New Capped Services Launched (06 Mar 2004)

BT & Telewest to offer budget broadband

This week has seen the announcement from BT and Telewest of two alternative "no frills" broadband services.

BT are to offer a 512k service, with a monthly cap of 1GB for £19.99. This allows only 5 hours of full speed access use a month, or only a measly 15 minutes a day! This is quite appalling.

Telewest will offer a 250k service with a daily 750MB limit, for £17.99 if you have other Telewest services or £19.99 if you do not. This allows you to download for a much more reasonable 6-7 hours a day, albeit at half the speed of BT's package.

We welcome the development of alternative broadband services, widening the choice for UK customers. Both ISPs also have alternative uncapped offerings (BT Broadband may also have a cap, on which the ntl policy is said to have been based, but they do have the uncapped BT Openworld/Yahoo offering too). Therefore, unlike the one size fits all ntl capped packages, customers of BT and Telewest have a choice as to what level of service to take to suit their needs. AntiCap leaves it to customers to decide if the new offerings reflect value for money when compared to other ISP's offerings.

Our objectives acknowledge that where ISPs do impose limits they must be readily apparent. Both BT and Telewest have launched these new services clearly identifying their cap policy. We trust that their advertising will continue to show this.

AntiCap is thus primarily concerned as to whether the use limits are appropriate, given that broadband is supposed to be an "always on" and thus by definition an always useable service.

Telewest's daily use allowance, for a "budget" service, would appear reasonable (after all ntl's capped one size fit's all 600k service allows only 5-6 hours use while their 1Mbps service allows perhaps only 2.5 hours).

BT's offering gives a derisory amount of use in a day.

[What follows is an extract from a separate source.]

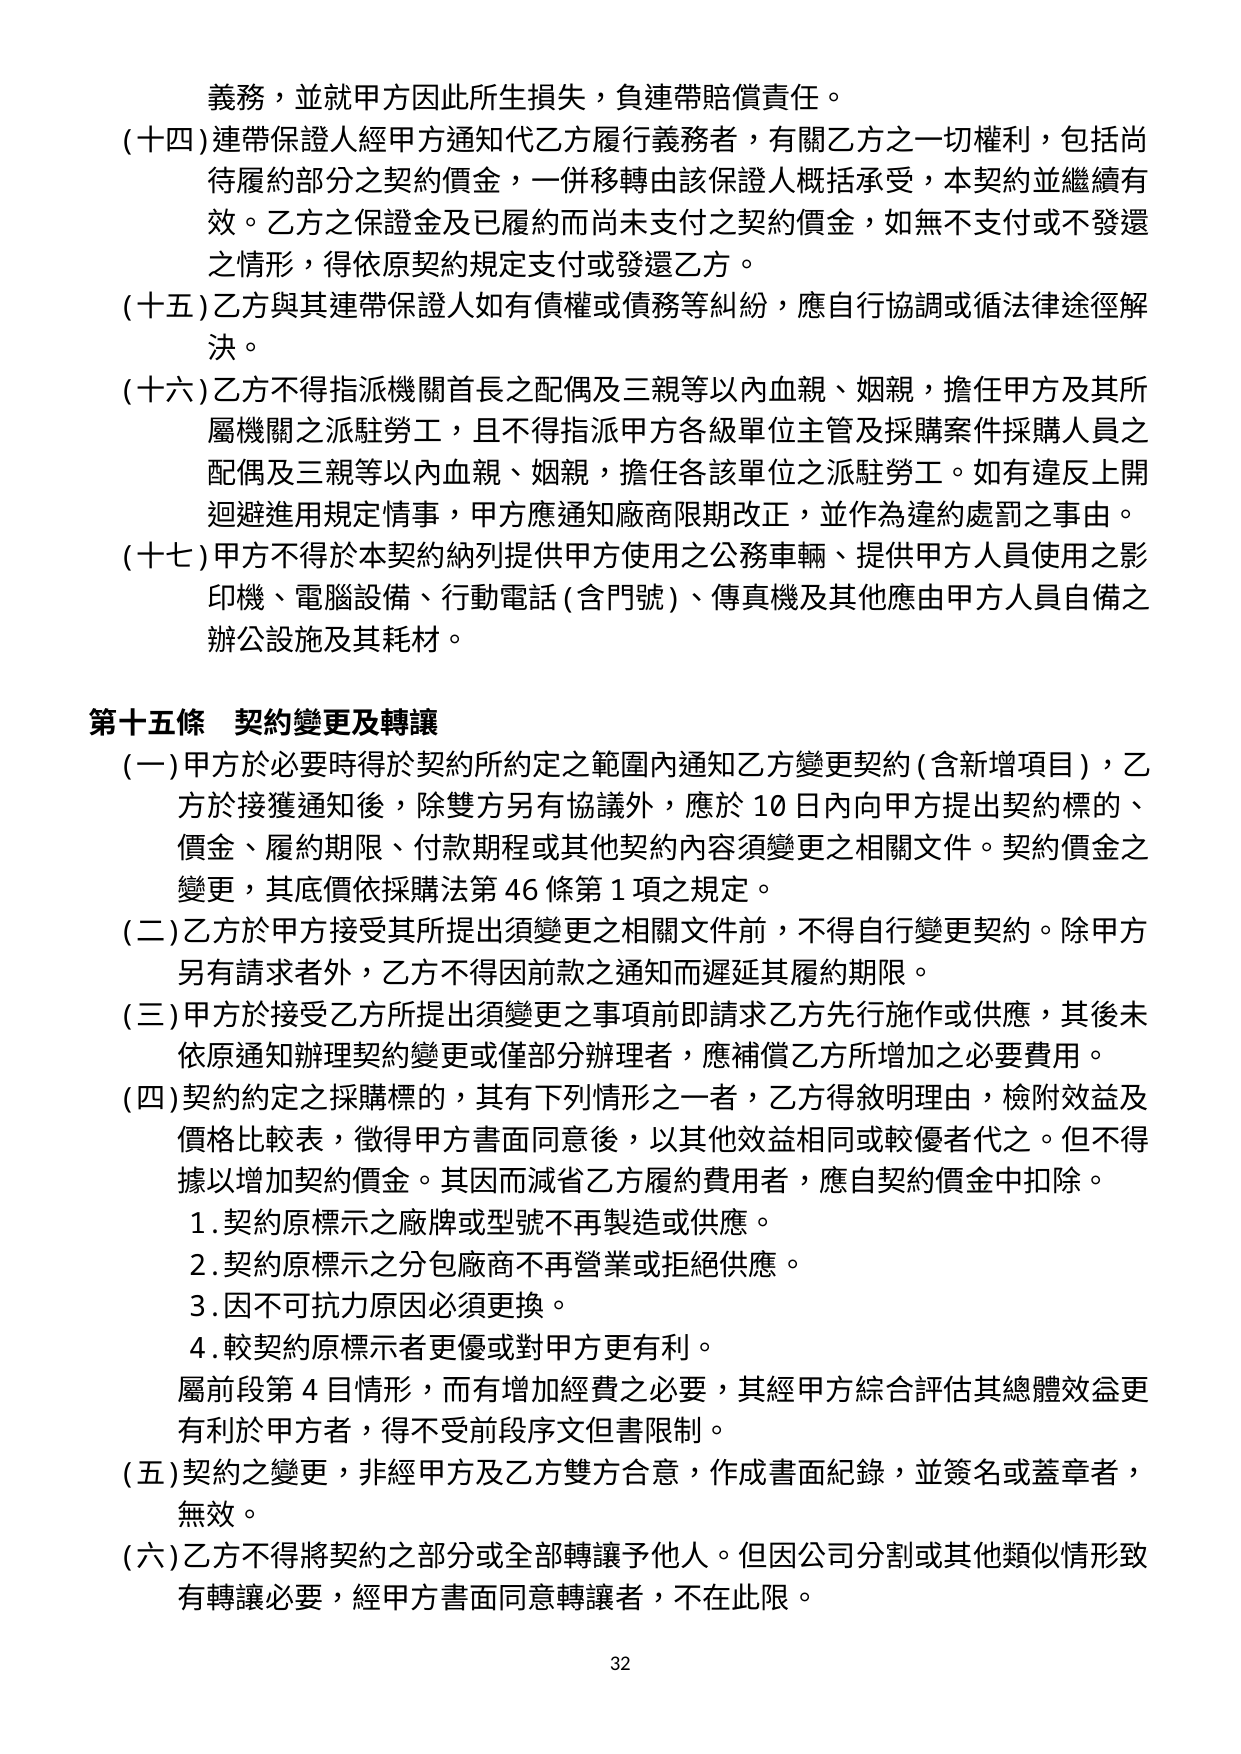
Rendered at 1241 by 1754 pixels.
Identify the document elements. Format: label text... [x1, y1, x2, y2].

If all the BT budget user wishes to do is to check their email occasionally, and perhaps their lottery results, fair enough. But, do you really need broadband for this? The BT offering will not allow the customer to expand their use, as their understanding grows, to take advantage of broadband's potential. As the customer becomes exposed to the online community, expectations will grow. The impact of all the inevitable patch downloads of the essential antivirus, firewall, spamwasher and windows bloatware can't be underestimated.

We believe this BT limit is excessively low and makes the product unusable. It must not be the future of UK broadband.

 

*time on line is calculated assuming the service speed is able to run at the full quoted speed.